У него аж челюсть отвисла, как у бешеной собаки. Вхожу в дом — поп уже тут, улыбается.

— Видал, ведь выгорело через мое письмо!

— Как не выгореть…

— Теперь ты Попвасилева отблагодарить должен, — советует, — он дачу в Студнице будет строить, совет ему участок отвел, можешь ему на фундамент камней покрепче наворотить.

— Это-то, — говорю, — ладно, а что еще?

— Еще, — говорит, — принято решение подарить участок в Студнице министру земледелия, чтоб и он себе дачу построил. Если министр согласится, то ради дачи и дорогу проложат, и село наше разбогатеет. Но и мы, — говорит, — ему должны подсобить, кто камнем, кто лесом!
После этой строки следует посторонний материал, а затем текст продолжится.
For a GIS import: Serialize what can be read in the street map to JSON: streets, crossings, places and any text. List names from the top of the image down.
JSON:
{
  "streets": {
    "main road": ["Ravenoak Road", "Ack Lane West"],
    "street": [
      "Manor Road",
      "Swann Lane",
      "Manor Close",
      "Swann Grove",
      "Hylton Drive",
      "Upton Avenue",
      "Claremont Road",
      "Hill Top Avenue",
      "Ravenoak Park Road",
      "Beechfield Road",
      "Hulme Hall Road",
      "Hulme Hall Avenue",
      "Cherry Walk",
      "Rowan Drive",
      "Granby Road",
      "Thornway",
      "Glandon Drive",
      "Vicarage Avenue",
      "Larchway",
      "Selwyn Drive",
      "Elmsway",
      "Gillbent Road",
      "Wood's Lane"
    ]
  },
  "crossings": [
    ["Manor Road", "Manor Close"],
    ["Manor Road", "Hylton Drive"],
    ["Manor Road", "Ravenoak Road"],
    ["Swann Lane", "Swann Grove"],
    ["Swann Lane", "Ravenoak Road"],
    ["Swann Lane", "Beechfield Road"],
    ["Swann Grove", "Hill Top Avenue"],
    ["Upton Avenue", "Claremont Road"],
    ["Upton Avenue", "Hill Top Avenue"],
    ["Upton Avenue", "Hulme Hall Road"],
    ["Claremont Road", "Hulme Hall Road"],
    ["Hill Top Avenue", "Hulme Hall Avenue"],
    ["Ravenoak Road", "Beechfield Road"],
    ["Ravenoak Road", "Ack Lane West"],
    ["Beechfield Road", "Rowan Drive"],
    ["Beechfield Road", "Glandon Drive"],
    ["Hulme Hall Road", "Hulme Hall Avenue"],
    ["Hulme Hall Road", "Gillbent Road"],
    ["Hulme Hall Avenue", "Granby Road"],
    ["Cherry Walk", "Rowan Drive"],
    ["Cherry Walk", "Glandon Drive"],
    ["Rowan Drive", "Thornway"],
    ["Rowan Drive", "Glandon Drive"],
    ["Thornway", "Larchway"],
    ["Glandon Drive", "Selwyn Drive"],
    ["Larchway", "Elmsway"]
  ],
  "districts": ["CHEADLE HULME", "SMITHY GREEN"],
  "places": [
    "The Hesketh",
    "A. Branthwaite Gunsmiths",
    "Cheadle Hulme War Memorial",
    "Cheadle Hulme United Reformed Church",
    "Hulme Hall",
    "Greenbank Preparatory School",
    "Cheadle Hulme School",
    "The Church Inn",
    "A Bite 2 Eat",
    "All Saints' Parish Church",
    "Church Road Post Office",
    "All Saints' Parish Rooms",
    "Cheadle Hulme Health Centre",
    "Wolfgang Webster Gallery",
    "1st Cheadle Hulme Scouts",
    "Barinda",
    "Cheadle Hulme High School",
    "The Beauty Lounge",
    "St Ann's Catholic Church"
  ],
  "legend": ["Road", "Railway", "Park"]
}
— Я о лесе позабочусь, — отвечаю ему, — а ты знаешь, что сделаешь? Как дачу построят, пошлешь свою попадью министра ублажать! Дураки вы, — говорю, — набитые! Тому подарить, этому подарить, чтобы те, которые у нас в селе заправляют, связи имели и себе кошельки ворованными деньгами набивали! — И рассказываю попу, что мне подстроил секретарь округа, по чьему наущению и зачем.

Поп испугался:

— Свояк, — говорит, — на мне сан священнический, я в такие дела впутываться не могу! Мне архиерей уже и так замечание сделал, чтобы я не вмешивался, занимался своими молитвами, а потому ты уж не обессудь, если завтра мы с тобой на улице встретимся, и я не поздороваюсь. Ряса должна быть нетральной. А по-родственному, — говорит, — тебе советую: уехал бы ты на время из села, не мозолил бы глаза старосте и прочему начальству!

— Никуда я не поеду! — отвечаю. — Будь что будет!

Сказал я ему такие слова, а сам и не думал, не гадал, что может статься, когда и сельская, и околийская, и окружная власть в руках у мошенников. Перво-наперво лесник за мной по пятам стал ходить. Куда ни пойду, он следом. Палку себе срежу — акт. Липовый цвет собирать стану — акт! Хворосту наберу — штраф! Остались мы дома без полешка, и начал я печку кизяком топить. Собрались мои вороги на военный совет и решили обложить Панайотова со всех сторон! Не лесник, так сторож пускай за ним следит! Осел его травку отщипнет — давай разрешение на пастьбу. И акты со штрафами один за другим так и полетели. Говорю жене:

— Пойду-ка поживу в хибаре, а то тут меня актами в гроб вгонят! А ты со двора не выходи! Как можешь, на одной картошке да фасоли посиди, пока идут, — говорю, — военные действия!

Взял я подстилку и айда в Студницу — вблизи смотреть, как растаскивают землю и как под нуль лес выстригают. Если уж помешать не могу, так хоть насмотрюсь.

Вижу, приходят как-то инженеры — государственную дорогу через наш лес к дачам прокладывать. И для шишек благодать — на машинах будут на дачу ездить, и для торговцев раздолье, что лесу в самую что ни на есть середку залезут. Выходит, под их дудку нонешний министр пляшет… Одна, видать, лавочка!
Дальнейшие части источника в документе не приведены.